Aposta vencedora Era quase um desconhecido quando, aos 34 anos, venceu a Taça UEFA com o Gotemburgo, foi esse triunfo que levou o presidente do Benfica Fernando Martins a contratá-lo em 1982 para substituir o húngaro Lajos Baróti. Foi uma aposta ganha, já que o treinador sueco revolucionou o futebol das águias nas duas vezes que esteve em Portugal (1982-1984 e 1989-1992), somando vários sucessos desportivos. Ganhou três campeonatos nacionais, uma Taça de Portugal e uma Supertaça. A nível europeu, levou o Benfica à final da Taça UEFA em 1982/83 frente ao Anderlecht, no cômputo das duas mãos os encarnados perderam (1-2). Na época 1989/90, jogou a final da Taça dos Clubes Campeões Europeus frente ao poderoso AC Milan e nova derrota (0-1).

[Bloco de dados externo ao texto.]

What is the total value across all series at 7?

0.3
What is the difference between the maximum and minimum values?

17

Durante a sua carreira treinou outros clubes europeus como o Manchester City, Leicester, Lazio, Roma, Fiorentina e Sampdoria, com a particularidade de ter conquistado títulos em todos os países onde treinou. Em 2001, Sven-Goran Eriksson tornou-se o primeiro treinador não britânico a orientar a seleção de Inglaterra. Treinou a chamada geração de ouro com futebolistas como David Beckham, Steven Gerrard, Wayne Rooney e Frank Lampard e levou a seleção dos três leões aos quartos de final em três grandes torneios. Foi ainda selecionador do México, da China e terminou a carreira como técnico das Filipinas. Eriksson trabalhou em vários continentes e treinou 16 equipas e seleções nacionais ao longo de 42 anos de carreira.

Reações O Benfica foi dos primeiros clubes a manifestarem-se sobre a morte de Sven-Göran Eriksson. Num comunicado pode ler-se “Muito para além dos títulos, a marca de Eriksson no futebol português foi a de um revolucionário, de um treinador à frente no seu tempo. No plano social, destacou-se sempre pela elegância, educação e urbanidade. Um treinador e um homem à Benfica”.

Igualmente sentidas foram as palavras de Toni, antigo adjunto do técnico sueco “Eriksson parte, mas sabe que fica nos corações de todos os benfiquistas e, acredito até, portugueses, pela forma como esteve no desporto. É uma notícia muito triste. Este ano partiram vários amigos e, mesmo sendo uma morte anunciada, foi alguém com quem criei laços desde 1982”, lembrou.

Sporting e FC Porto colocaram a rivalidade de lado e deixaram as condolências aos familiares e amigos de Sven-Göran Eriksson através das redes sociais. A Federação Portuguesa de Futebol, a Liga Portuguesa de Futebol Profissional, o Sindicato de Jogadores, a EUFA e a FIFA também lamentaram a morte do antigo treinador.